Left to right: Susan Nofi, Senior Vice President, Human Resources and General Counsel, James Martin,  Senior Vice President, Marketing, James Dunn, President, Heidelberg USA, Thomas Topp, Senior Vice President, Finance, Clarence Penge, Director of Demo Room Operations, Ralph Pasquariello, Vice President, Postpress Product Management, and Jerry Van de Water, President, Paperboard Packaging Council, inaugurate a 6,000-square-foot addition to the Print Media Demonstration Center at the company’s Kennesaw, Ga. headquarters. The expansion is dedicated to Heidelberg’s packaging line.

Inforum attendees enjoyed a half-day guided tour of the demo center, viewing the range of Heidelberg packaging solutions in action. On the finishing side, Heidelberg’s full-size Dymatrix 106 die cutter, which comes in cutting and blanking and cutting/blanking/stripping configurations, the entry-level Varimatrix 105 die cutter, the half-size KAMA ProCut 74 die cutter with foil stamping and embossing, as well as the Diana X 135 and ECO 105 folder-gluers, testified to the breadth of Heidelberg’s offerings to the packaging market, all of which are JDF-integrated to receive finishing data from prepress. The company’s widely installed, JDF-connectible POLAR automated cutting systems already have proven themselves highly capable adjuncts to both commercial and packaging workflows.

Heidelberg’s Prinect workflow contributes the magic that enables commercial and packaging printers to get the most from their equipment by creating and communicating the graphic and structural design information used to set up the press, die cutter and folder-gluer. Open to predominant design modalities and all standard formats, Prinect’s packaging-friendly functionality includes Printready automated prepress with MetaDimension RIP; Signa Station for management of step-and-repeat, nesting, CAD, press and finishing marks, ink fields and 3D simulation; PDF Toolbox for management of spot colors, trapping, screen growth and special screening; and Prinect Color Solutions, which furnishes tools for calibration, profile creation and monitoring. The Prinect Image Control color measuring system integrates all HKS and Pantone color charts. Look for more packaging-specific Prinect enhancements by drupa 2008.
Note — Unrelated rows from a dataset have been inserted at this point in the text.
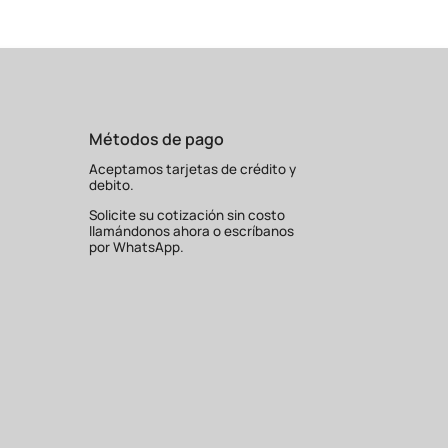
Métodos de pago
Aceptamos tarjetas de crédito y
debito.
Solicite su cotización sin costo
llamándonos ahora o escríbanos
por WhatsApp.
"We had no interest in creating a ‘me, too’ design with our VLF press."

While the Packaging Inforum focused primarily on software and hardware, sustainability and education were also part of the message Heidelberg sought to impart. In keynote remarks delivered at the conclusion of the event, John Bernardo of Sustainable Innovations urged package printers to introduce sustainable processes and technologies into their business culture. In keeping with its long tradition of support for graphic arts education, Heidelberg also announced that it would create a $5000 annual scholarship in the name of JohnsByrne Co. of Niles, Ill., at that company’s choice of graphic arts school. (JohnsByrne was the winner of a drawing at the event.) JohnsByrne will contribute additional funds, with the total to be awarded to Ferris State University in Big Rapids, Mich.